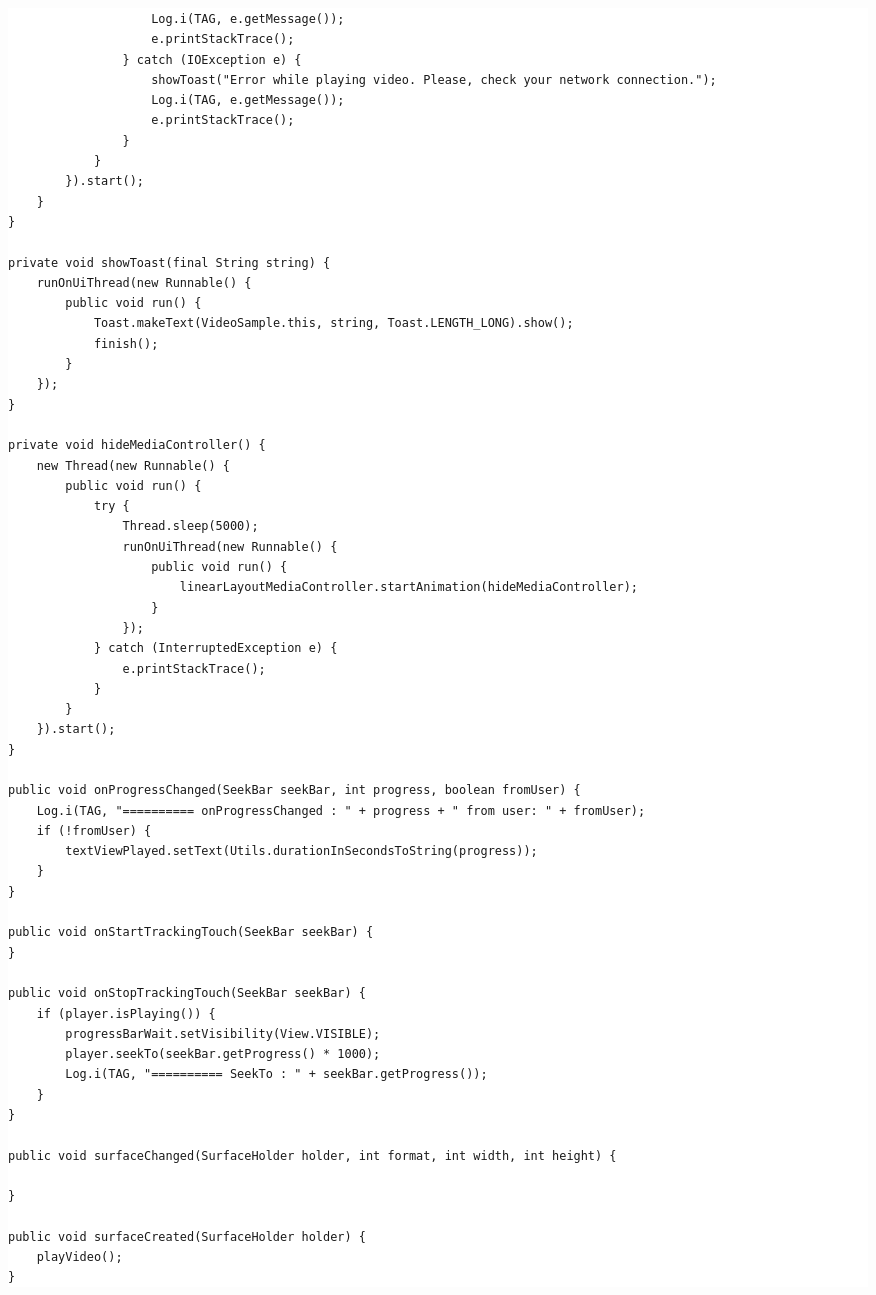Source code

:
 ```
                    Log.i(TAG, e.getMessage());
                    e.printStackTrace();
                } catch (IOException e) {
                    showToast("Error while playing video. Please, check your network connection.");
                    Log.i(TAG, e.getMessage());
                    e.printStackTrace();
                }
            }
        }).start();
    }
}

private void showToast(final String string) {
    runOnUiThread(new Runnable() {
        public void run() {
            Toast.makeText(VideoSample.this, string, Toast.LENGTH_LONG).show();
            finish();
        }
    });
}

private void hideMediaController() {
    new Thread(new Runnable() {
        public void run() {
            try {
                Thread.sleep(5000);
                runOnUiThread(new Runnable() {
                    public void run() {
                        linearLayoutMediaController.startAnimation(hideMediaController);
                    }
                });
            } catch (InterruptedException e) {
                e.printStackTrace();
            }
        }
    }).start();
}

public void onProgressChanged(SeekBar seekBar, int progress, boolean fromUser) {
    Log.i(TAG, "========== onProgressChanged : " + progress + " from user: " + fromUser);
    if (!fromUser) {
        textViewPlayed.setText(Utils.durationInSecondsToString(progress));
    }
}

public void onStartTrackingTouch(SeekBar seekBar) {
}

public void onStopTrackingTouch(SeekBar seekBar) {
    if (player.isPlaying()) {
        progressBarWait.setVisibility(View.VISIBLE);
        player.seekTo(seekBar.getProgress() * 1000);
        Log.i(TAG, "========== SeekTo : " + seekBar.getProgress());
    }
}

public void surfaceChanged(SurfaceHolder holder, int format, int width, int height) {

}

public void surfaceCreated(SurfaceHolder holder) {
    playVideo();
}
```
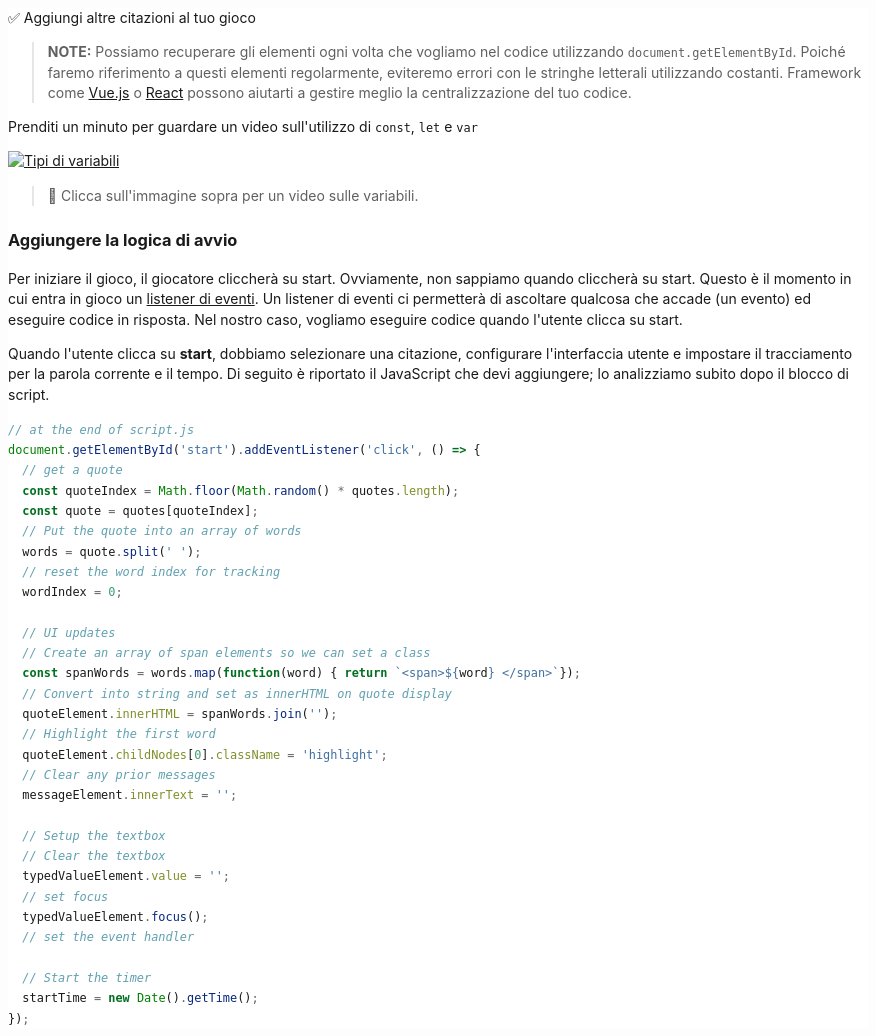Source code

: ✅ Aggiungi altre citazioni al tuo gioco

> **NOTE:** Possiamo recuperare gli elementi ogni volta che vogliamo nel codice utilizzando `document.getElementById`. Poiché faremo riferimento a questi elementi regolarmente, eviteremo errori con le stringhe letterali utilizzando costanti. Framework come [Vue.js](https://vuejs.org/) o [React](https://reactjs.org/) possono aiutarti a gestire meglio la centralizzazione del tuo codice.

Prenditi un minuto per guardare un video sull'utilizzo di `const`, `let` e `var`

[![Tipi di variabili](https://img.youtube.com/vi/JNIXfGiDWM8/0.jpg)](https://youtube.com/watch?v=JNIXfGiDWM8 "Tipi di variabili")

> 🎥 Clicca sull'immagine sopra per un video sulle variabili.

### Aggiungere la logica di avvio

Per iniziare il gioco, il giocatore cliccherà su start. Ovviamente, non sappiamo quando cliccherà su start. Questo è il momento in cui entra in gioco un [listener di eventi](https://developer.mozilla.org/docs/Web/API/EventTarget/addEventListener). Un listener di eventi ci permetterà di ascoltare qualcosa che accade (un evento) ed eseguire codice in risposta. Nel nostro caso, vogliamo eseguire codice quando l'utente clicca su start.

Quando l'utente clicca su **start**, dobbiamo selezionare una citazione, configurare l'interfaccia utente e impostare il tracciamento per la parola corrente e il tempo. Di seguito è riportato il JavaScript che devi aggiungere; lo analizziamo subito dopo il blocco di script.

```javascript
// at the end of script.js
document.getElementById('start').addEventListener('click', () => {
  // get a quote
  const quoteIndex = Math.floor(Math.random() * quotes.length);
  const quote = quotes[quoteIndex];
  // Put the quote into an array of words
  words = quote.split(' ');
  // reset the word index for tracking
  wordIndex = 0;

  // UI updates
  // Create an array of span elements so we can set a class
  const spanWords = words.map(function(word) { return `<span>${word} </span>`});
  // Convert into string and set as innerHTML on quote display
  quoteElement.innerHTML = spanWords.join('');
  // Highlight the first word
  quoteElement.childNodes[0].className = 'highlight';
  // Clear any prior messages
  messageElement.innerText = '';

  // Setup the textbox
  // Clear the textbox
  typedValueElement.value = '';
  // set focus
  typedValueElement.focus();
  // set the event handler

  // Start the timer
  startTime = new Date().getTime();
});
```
++++++
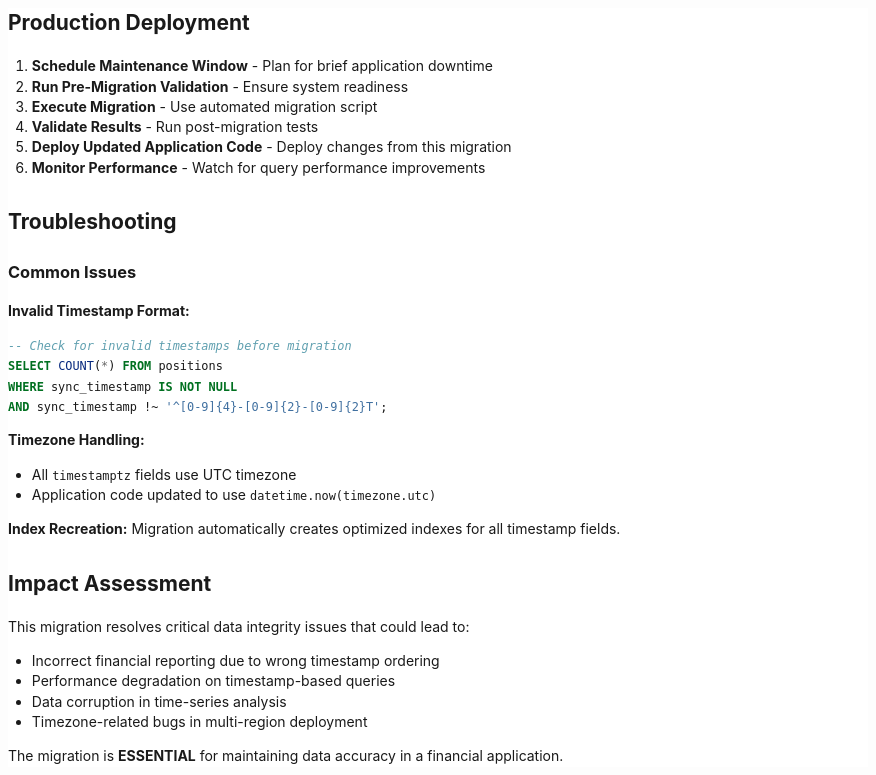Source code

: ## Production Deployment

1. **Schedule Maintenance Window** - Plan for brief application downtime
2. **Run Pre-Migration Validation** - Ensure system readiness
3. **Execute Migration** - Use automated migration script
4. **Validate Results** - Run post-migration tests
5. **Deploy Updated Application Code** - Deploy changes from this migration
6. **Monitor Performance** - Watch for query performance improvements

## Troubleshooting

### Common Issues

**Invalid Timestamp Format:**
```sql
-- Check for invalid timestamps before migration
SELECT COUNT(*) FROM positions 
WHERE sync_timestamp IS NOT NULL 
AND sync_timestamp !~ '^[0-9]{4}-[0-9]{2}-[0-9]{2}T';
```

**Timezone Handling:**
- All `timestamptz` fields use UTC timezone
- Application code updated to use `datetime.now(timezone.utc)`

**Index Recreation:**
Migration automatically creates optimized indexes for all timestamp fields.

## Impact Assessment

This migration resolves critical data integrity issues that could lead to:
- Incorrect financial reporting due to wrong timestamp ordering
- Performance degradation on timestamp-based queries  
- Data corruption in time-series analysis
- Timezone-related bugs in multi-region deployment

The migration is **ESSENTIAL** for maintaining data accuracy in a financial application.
++++++
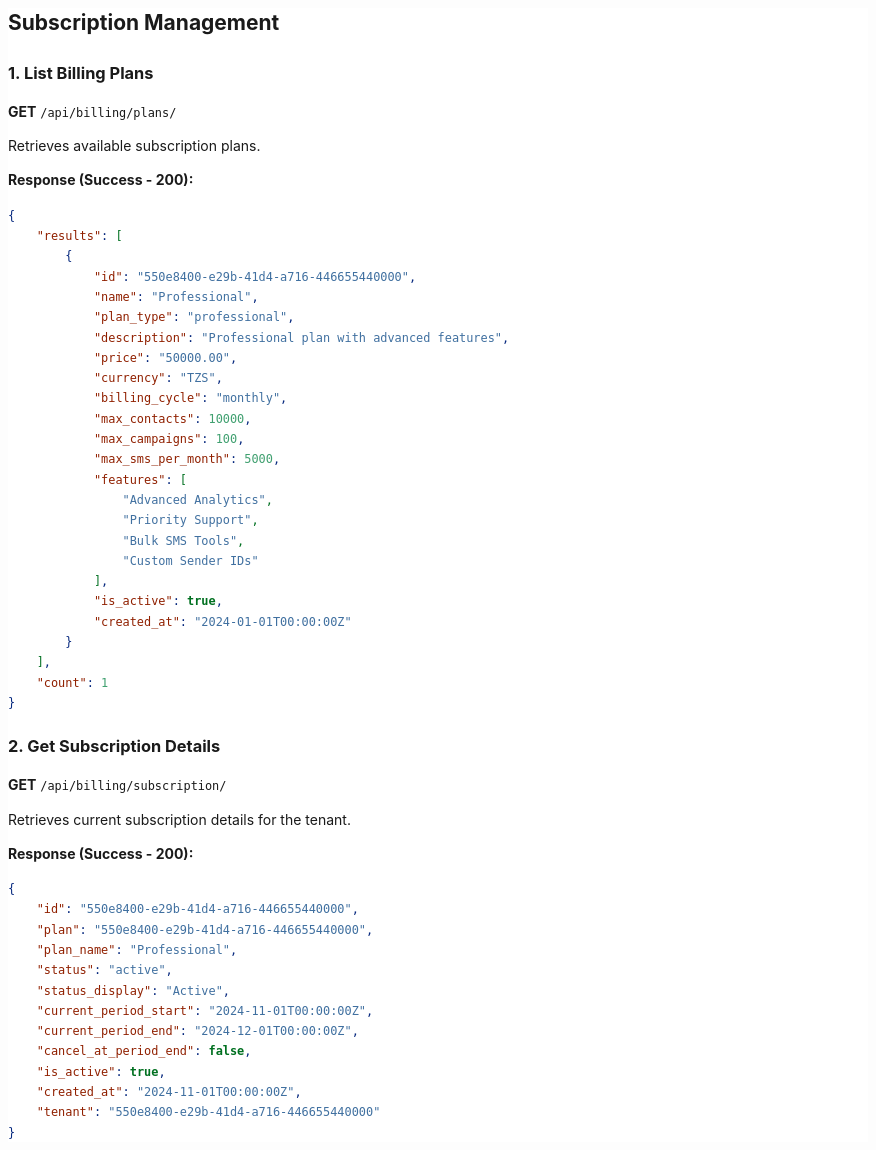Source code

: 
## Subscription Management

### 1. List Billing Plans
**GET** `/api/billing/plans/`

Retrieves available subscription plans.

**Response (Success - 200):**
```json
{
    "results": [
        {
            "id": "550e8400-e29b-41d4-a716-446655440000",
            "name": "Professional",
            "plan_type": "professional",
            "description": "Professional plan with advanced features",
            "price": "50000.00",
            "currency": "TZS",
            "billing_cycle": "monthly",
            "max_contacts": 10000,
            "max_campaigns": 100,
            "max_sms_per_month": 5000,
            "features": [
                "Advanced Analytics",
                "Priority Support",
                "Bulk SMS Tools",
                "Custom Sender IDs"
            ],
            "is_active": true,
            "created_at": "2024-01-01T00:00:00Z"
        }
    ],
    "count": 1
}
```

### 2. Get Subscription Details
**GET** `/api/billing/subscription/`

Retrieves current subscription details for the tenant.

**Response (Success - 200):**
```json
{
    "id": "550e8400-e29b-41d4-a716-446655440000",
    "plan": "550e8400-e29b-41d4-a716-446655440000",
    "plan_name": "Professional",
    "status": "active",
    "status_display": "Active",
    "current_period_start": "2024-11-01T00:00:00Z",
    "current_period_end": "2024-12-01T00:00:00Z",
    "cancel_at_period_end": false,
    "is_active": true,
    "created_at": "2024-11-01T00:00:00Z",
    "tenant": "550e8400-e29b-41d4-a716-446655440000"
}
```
++++++
Go through the material and report each line that holds the string "public".

▶ _Response to the task_
        public void run() {
        public void run() {
                    public void run() {
public void onProgressChanged(SeekBar seekBar, int progress, boolean fromUser) {
public void onStartTrackingTouch(SeekBar seekBar) {
public void onStopTrackingTouch(SeekBar seekBar) {
public void surfaceChanged(SurfaceHolder holder, int format, int width, int height) {
public void surfaceCreated(SurfaceHolder holder) {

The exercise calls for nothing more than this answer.